Exercise description ▸
How many of the lines below contain the word "pairwise"? Only the number is wanted.

Given records ▸
==================================================

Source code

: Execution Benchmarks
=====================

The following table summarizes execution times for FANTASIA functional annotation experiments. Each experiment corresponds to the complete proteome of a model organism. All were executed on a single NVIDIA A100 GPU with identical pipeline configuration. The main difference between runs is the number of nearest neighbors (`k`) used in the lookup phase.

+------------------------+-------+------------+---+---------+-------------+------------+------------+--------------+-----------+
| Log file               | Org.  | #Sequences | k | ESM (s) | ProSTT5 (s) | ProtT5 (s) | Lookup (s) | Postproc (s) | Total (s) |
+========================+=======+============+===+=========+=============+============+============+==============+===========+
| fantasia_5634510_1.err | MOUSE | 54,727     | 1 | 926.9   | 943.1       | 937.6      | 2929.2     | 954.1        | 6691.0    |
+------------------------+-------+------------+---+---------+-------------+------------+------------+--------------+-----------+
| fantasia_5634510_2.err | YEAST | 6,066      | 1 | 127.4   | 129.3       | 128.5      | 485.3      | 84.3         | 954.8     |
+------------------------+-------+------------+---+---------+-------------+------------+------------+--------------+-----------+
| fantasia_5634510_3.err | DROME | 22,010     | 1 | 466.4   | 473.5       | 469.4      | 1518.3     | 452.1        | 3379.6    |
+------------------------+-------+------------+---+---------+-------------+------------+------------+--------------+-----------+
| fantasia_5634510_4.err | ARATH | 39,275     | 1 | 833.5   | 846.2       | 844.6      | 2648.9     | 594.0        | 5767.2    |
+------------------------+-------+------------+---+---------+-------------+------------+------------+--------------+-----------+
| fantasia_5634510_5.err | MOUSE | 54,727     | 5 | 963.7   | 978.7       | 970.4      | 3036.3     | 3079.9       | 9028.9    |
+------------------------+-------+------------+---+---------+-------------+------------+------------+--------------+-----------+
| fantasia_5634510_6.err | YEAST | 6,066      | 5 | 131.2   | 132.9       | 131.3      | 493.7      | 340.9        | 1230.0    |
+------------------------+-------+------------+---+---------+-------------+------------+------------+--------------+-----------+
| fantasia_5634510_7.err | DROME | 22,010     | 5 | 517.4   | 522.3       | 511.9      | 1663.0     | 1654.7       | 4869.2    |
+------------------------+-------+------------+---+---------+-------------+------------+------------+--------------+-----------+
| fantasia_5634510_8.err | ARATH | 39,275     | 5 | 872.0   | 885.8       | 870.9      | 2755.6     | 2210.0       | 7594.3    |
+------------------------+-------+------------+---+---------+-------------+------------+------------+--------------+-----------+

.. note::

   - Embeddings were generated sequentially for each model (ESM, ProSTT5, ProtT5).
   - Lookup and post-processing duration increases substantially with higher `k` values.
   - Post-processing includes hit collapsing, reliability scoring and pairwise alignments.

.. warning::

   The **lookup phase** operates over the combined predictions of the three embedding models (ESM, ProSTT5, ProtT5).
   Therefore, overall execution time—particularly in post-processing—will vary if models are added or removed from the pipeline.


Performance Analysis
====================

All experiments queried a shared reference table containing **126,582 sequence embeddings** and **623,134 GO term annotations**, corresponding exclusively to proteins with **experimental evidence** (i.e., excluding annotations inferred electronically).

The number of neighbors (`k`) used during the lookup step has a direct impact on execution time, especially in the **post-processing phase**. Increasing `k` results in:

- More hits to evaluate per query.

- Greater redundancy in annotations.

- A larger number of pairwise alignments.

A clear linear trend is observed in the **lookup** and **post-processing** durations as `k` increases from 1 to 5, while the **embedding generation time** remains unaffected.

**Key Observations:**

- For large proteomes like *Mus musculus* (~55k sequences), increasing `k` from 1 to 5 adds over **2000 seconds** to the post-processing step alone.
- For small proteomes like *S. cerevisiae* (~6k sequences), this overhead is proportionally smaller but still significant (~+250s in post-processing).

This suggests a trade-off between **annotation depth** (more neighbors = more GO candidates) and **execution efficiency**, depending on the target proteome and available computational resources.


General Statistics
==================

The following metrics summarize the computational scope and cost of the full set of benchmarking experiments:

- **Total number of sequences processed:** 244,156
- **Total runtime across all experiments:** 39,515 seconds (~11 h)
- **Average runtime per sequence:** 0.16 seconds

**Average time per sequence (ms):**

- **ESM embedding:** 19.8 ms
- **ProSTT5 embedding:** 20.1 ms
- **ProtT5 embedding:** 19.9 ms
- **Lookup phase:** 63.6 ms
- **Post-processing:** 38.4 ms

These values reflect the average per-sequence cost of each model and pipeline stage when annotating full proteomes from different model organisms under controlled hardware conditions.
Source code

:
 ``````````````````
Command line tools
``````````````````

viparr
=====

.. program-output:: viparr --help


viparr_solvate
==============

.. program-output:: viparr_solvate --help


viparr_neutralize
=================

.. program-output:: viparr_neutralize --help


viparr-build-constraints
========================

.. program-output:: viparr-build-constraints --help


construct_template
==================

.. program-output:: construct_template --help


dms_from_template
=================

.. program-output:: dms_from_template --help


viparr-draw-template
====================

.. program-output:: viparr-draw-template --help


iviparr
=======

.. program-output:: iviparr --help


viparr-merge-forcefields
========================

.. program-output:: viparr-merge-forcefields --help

==================================================

Completed task ▸
2